The sign depicts a neon topless sailor gyrating in his very tight underwear (which they call the white flag) back and forth, along with a message in English and Russian: “Welcome to Sweden, Gay Since 1944″. The device also emits a Morse code encryption via sonar that says: “This way if you are gay.”
The move appears to be a jab at Russia’s less-than-tolerant views on homosexuality. In 2013 the Russian government passed a law forbidding the distribution of gay “propaganda.” Homosexuality has been decriminalised in Sweden since 1944.
However SPAS said its motive was influenced by its own government who announced in April an A$1.5 billion increase in military spending. They want to steer away from becoming a more militaristic sovereign, and instead to, “think in new ways instead of falling back on territorial defence, conscription and rearmament – the world doesn’t need more weapons.”
Numerous reports have suggested that Russian submarines had been skulking in Swedish waters over the past year.

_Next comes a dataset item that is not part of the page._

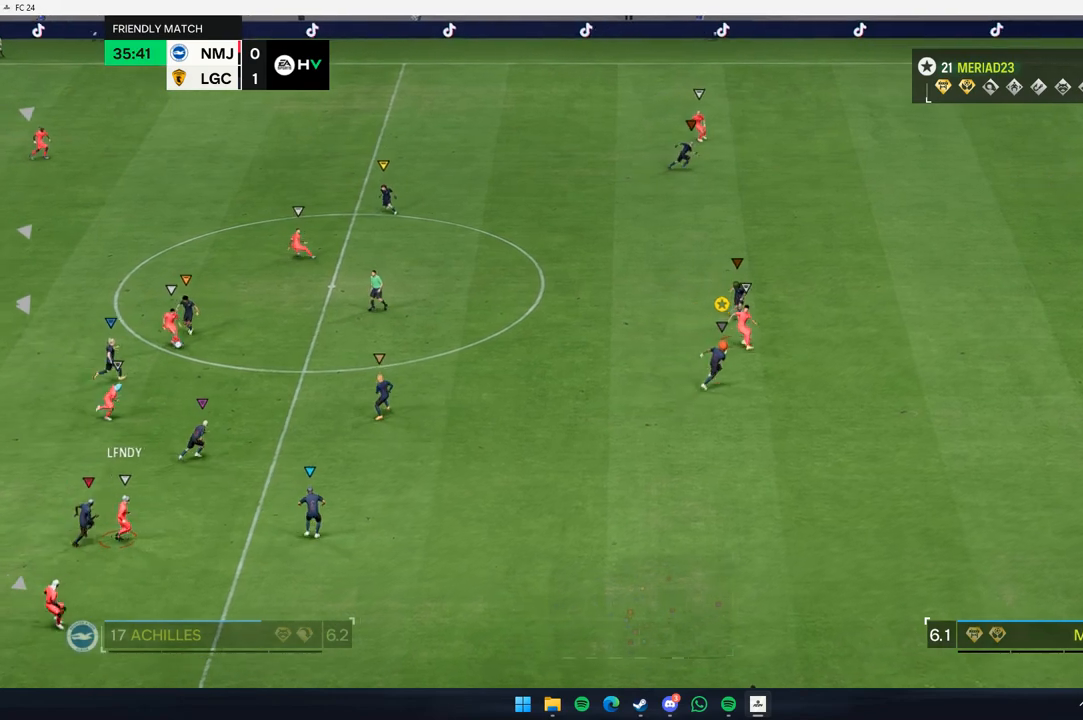
{"dt_ms": 500, "buttons": [], "left_stick": "up-right", "events": [[167, "left_stick", "up"], [417, "left_stick", "up-right"]]}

A search for these subs in October 2014 cost the Swedish government A$3.4 million and was Sweden’s biggest military operation since the end of the Cold War. SPAS President Anna Ek argued in a press release, “If military actions and weapons had functioned as conflict-resolution methods there would be peace in the world a long time ago.”
The Swedish Peace and Arbitration Society (SPAS) launched in 1883 and is the world’s oldest peace organisation. They are non-profit and have approximately 7500 members.